#### 抜粋
————————
相続・遺言に関する手続の総合案内(合同会社つなぐ(FP)×司法書士法人黒川事務所×行政書士黒川事務所の運営サイト)
相続放棄を行うと、相続人としての地位を失い、故人の負債も含めて一切の財産を相続できなくなります。
故人が多額の債務を抱えていた場合は、相続による債務の負担も免除されるため、相続放棄をすることがおすすめです。
相続放棄が一度受理されると、自己都合での撤回はできません(後から財産が見つかったなど)。ただし、一定の事由がある場合には取り消しが可能なケースも(極稀に)あります。
相続放棄は1回しかできないと思い慎重に判断して行う必要があります。
相続放棄は撤回できません。簡単に相続放棄を撤回できてしまうと、他の相続人の不利益につながるからです。
民法第919条では、相続放棄の申し立てが可能な期間(相続開始から3カ月以内)であっても、相続放棄の撤回は認められないと明言しています。
ただし、民法第919条第2項によって、相続放棄の取り消しは例外的に認められています。相続放棄における撤回と取り消しの違いは以下のとおりです。
撤回 | 相続放棄を行った後で発生した問題を理由として、相続放棄の効力を将来に渡って失わせること |
取り消し | 相続放棄を行った時点で問題があったため、相続放棄の効力を遡って失わせること |
つまり、相続放棄を行った時点で何らかの問題が発生しており、「本来は相続放棄が受理されるべきではなかった」と証明できる場合、後で相続放棄を取り消すことができます。
「相続放棄をした後で気が変わった」「相続放棄をした後で新たな遺産が見つかった」といったケースは撤回に当たるため、相続放棄を取り消す(撤回する)ことはできません。
相続放棄の撤回と取り消しの違いを正確に把握しておきましょう。
第九百十九条 相続の承認及び放棄は、第九百十五条第一項の期間内でも、撤回することができない。
2 前項の規定は、第一編(総則)及び前編(親族)の規定により相続の承認又は放棄の取消しをすることを妨げない。
3 前項の取消権は、追認をすることができる時から六箇月間行使しないときは、時効によって消滅する。相続の承認又は放棄の時から十年を経過したときも、同様とする。
4 第二項の規定により限定承認又は相続の放棄の取消しをしようとする者は、その旨を家庭裁判所に申述しなければならない。
第八十二条 家事審判の申立ては、特別の定めがある場合を除き、審判があるまで、その全部又は一部を取り下げることができる。
————————
#### 提供記録
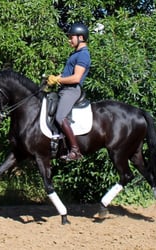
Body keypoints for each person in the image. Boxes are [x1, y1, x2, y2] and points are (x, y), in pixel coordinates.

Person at [47, 23, 91, 161]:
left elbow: (76, 78)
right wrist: (57, 77)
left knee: (60, 117)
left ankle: (75, 150)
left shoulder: (83, 55)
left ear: (80, 37)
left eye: (71, 37)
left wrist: (58, 80)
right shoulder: (75, 54)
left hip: (71, 91)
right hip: (65, 89)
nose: (69, 40)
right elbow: (68, 74)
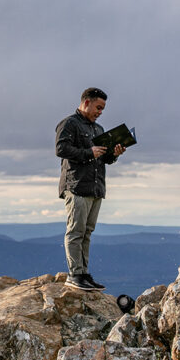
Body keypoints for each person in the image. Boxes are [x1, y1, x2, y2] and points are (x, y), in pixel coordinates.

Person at [55, 87, 126, 291]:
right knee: (76, 231)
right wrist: (89, 152)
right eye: (98, 107)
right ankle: (74, 273)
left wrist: (115, 153)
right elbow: (60, 149)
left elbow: (104, 159)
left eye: (102, 109)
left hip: (95, 187)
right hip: (76, 185)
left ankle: (84, 274)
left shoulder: (99, 130)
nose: (100, 112)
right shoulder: (69, 123)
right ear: (86, 102)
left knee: (87, 232)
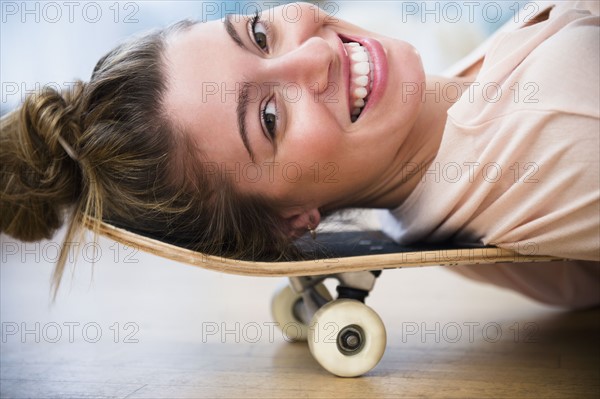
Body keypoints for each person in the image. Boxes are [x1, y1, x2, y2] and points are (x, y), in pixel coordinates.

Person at [1, 2, 598, 306]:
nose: (314, 55)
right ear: (292, 220)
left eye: (259, 35)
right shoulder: (560, 115)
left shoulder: (438, 205)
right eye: (268, 118)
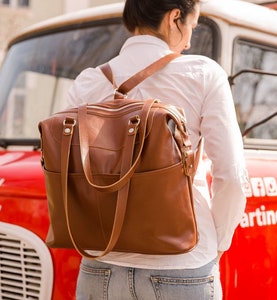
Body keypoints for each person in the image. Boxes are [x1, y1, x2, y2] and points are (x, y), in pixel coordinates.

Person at [67, 0, 247, 299]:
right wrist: (217, 244)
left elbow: (71, 167)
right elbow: (231, 175)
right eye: (191, 25)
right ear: (174, 17)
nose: (189, 40)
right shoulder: (202, 73)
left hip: (99, 263)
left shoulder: (88, 81)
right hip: (181, 263)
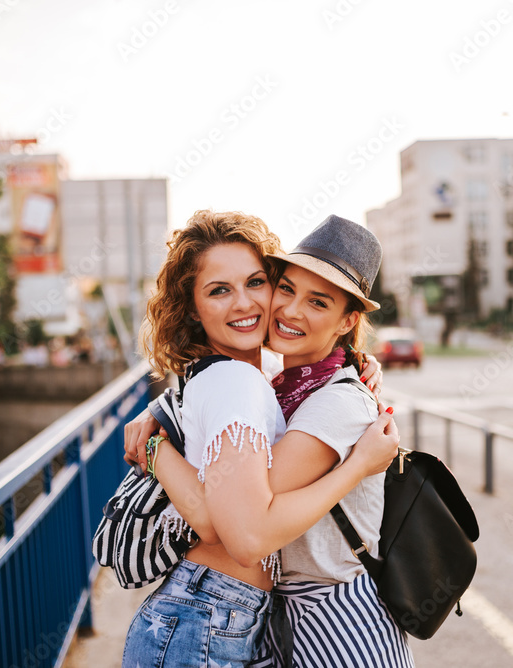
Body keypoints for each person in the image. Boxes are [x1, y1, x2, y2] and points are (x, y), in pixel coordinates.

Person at [128, 214, 414, 667]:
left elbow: (246, 526)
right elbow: (221, 393)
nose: (289, 310)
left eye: (318, 303)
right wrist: (157, 413)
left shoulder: (335, 401)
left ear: (347, 321)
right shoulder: (282, 383)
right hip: (274, 614)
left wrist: (155, 448)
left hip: (336, 616)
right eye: (286, 289)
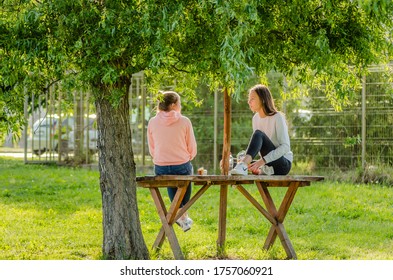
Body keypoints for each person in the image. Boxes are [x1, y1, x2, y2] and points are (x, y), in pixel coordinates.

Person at [147, 91, 197, 232]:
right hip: (182, 165)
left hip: (160, 167)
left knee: (170, 178)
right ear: (174, 105)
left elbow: (152, 148)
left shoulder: (152, 122)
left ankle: (182, 218)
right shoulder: (184, 121)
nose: (180, 106)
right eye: (179, 103)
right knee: (184, 181)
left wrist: (161, 158)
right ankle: (183, 216)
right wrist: (188, 157)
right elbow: (192, 147)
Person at [230, 84, 293, 176]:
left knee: (258, 134)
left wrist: (262, 161)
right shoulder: (255, 118)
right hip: (268, 163)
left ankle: (243, 165)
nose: (248, 101)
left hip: (283, 164)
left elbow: (285, 147)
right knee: (236, 163)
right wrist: (256, 164)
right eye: (249, 99)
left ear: (262, 100)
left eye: (252, 98)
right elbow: (259, 146)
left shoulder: (277, 117)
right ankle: (243, 165)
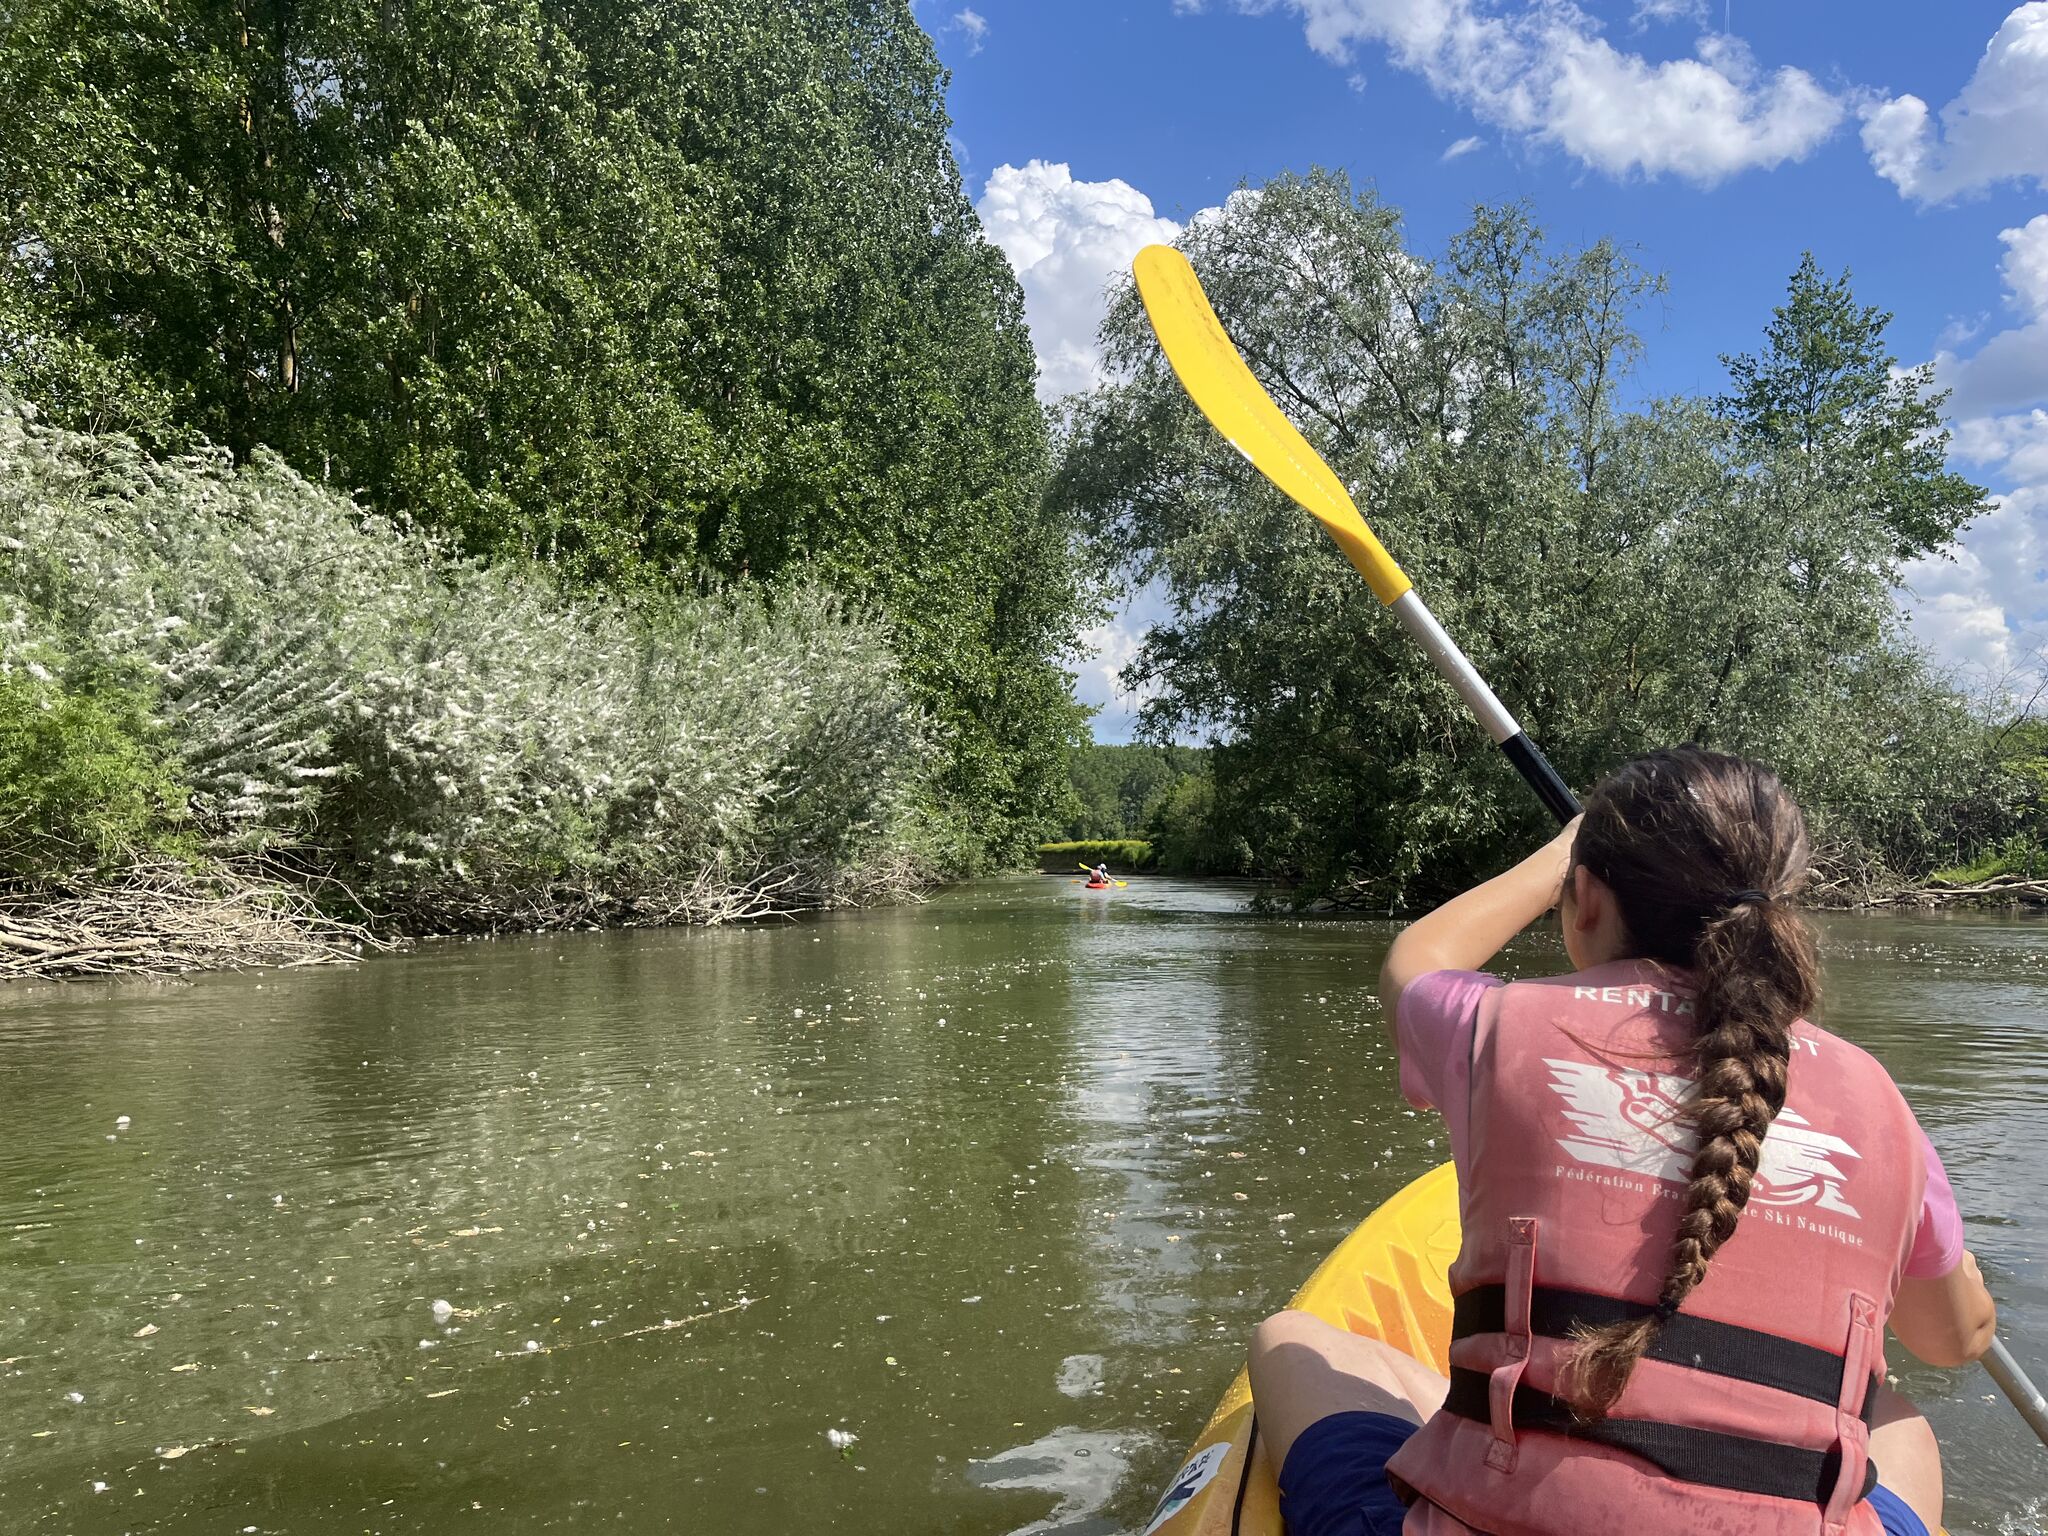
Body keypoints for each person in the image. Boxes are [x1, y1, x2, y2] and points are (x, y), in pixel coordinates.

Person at [1246, 747, 1997, 1536]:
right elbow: (1956, 1337)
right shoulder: (1881, 1104)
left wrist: (1557, 857)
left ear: (1588, 899)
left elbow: (1417, 960)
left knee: (1288, 1339)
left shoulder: (1493, 1030)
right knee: (1901, 1420)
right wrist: (1959, 1264)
————————
#### 課題の内容
相続放棄の解説を、示されている最後の文の後から続けて書いてください。 これらの記録は、別の出典から取られたものです。

#### 演習の結果
判断能力に問題がある人(制限行為能力者)が相続放棄を行った場合も、後で取り消すことが可能です。制限行為能力者に当てはまる人は以下のとおりです。
未成年者(民法第5条)
成年被後見人(民法第9条)
被保佐人(民法第13条)
被補助人(民法第13条)
例えば、民法第5条では、未成年者の法律行為を禁じています。
相続放棄も法律行為に含まれるため、保護者などの法定代理人の同意を得ずに相続放棄を行った場合、後で取り消すことができます。
また、成年被後見人は、重度の認知症や精神障害を理由として、一人で判断するのが難しくなった人のことを指します。成年被後見人が単独で相続放棄を行った場合は、民法第9条の規定により、後見人が後で取り消すことが可能です。
第五条 未成年者が法律行為をするには、その法定代理人の同意を得なければならない。ただし、単に権利を得、又は義務を免れる法律行為については、この限りでない。
2 前項の規定に反する法律行為は、取り消すことができる。
3 第一項の規定にかかわらず、法定代理人が目的を定めて処分を許した財産は、その目的の範囲内において、未成年者が自由に処分することができる。目的を定めないで処分を許した財産を処分するときも、同様とする。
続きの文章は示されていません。